PROBLEM REQUIREMENTS
Output every entry below word for word, minus the images.

SOURCE MATERIAL

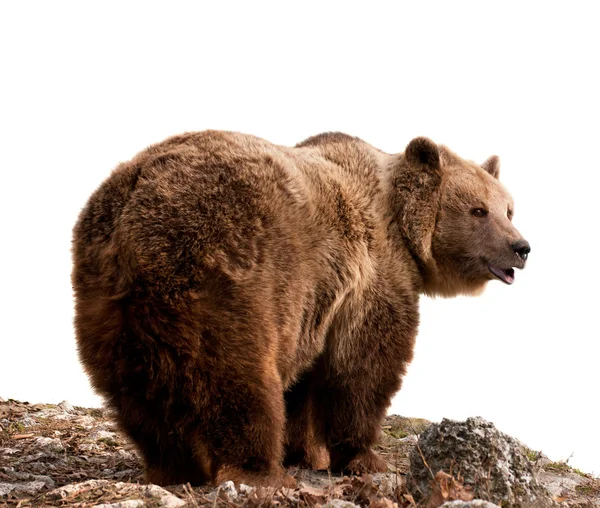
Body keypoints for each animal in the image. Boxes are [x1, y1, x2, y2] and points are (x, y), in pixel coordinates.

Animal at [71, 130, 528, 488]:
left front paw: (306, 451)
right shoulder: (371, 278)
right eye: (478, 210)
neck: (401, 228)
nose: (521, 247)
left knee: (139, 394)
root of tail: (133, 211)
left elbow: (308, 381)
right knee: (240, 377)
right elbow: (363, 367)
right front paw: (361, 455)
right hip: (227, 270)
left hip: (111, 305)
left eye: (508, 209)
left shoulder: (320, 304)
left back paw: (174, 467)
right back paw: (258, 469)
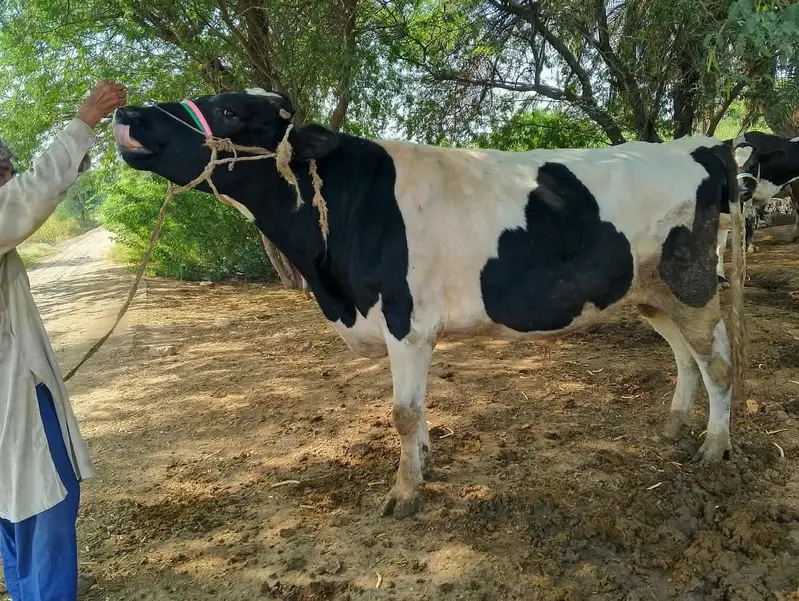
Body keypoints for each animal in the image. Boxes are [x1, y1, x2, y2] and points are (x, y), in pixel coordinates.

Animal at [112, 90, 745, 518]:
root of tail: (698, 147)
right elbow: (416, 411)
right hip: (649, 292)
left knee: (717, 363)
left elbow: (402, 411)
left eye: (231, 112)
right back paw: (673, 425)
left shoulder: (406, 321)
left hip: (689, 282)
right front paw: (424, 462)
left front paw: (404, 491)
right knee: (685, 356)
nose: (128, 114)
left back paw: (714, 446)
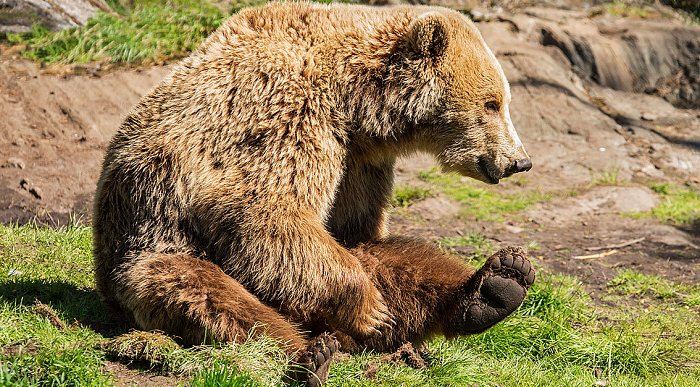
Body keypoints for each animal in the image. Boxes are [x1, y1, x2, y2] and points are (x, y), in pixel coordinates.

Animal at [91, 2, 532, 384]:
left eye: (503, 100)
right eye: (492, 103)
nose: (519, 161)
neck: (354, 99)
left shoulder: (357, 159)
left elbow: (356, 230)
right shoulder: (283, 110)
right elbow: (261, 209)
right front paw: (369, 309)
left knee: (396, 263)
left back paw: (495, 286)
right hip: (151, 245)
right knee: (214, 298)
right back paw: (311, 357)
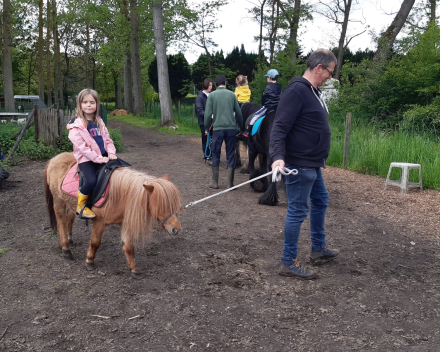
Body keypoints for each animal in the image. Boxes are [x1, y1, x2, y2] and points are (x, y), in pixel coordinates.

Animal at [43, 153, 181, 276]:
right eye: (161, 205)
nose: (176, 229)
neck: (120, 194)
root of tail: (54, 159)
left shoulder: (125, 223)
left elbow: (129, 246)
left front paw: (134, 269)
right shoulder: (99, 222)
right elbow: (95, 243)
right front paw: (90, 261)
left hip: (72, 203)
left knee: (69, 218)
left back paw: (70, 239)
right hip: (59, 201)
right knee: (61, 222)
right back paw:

WRITTEN SOLUTION
Body keypoints for each animal in the image. Boxes are [x1, y1, x2, y2] and points are (x, y), in pixel coordinates.

Animal at [71, 130, 528, 488]:
left front paw: (306, 451)
right shoulder: (371, 278)
right eye: (478, 210)
neck: (401, 228)
nose: (521, 247)
left knee: (139, 394)
root of tail: (133, 211)
left elbow: (308, 381)
right knee: (240, 377)
right elbow: (363, 367)
right front paw: (361, 455)
right hip: (227, 270)
left hip: (111, 305)
left eye: (508, 209)
left shoulder: (320, 304)
left back paw: (174, 467)
right back paw: (258, 469)
Body keypoints for each animal in the image. Boxes are [x1, y1, x2, y2] and points are (x, y), in pixel coordinates.

Animal at [112, 90, 745, 518]:
root of tail: (698, 147)
right elbow: (416, 411)
right hip: (649, 292)
left knee: (717, 363)
left elbow: (402, 411)
left eye: (231, 112)
right back paw: (673, 425)
left shoulder: (406, 321)
left hip: (689, 282)
right front paw: (424, 462)
left front paw: (404, 491)
right knee: (685, 356)
nose: (128, 114)
left back paw: (714, 446)
Body keypoints for each animal in the image. Boxes are [x1, y1, x2, y2] and points are (x, y), in pixel coordinates.

Animal at [91, 2, 532, 384]:
left eye: (503, 100)
right eye: (492, 103)
nose: (519, 161)
neck: (354, 99)
left shoulder: (357, 159)
left elbow: (356, 230)
right shoulder: (283, 110)
right elbow: (261, 209)
right front paw: (369, 309)
left knee: (396, 263)
left back paw: (495, 286)
right hip: (151, 245)
right knee: (214, 298)
right back paw: (311, 357)
Body keypoints for each animal in the image. Boxes are [x1, y1, x2, y2] and points are (x, y), in pixel coordinates.

Animal at [43, 153, 181, 276]:
right eye: (161, 205)
nose: (176, 229)
neck: (120, 194)
root of tail: (54, 159)
left shoulder: (125, 223)
left elbow: (129, 246)
left front paw: (134, 269)
right shoulder: (99, 222)
right elbow: (95, 243)
right front paw: (90, 261)
left hip: (72, 203)
left knee: (69, 218)
left back paw: (70, 239)
right hip: (59, 201)
right knee: (61, 222)
right back paw:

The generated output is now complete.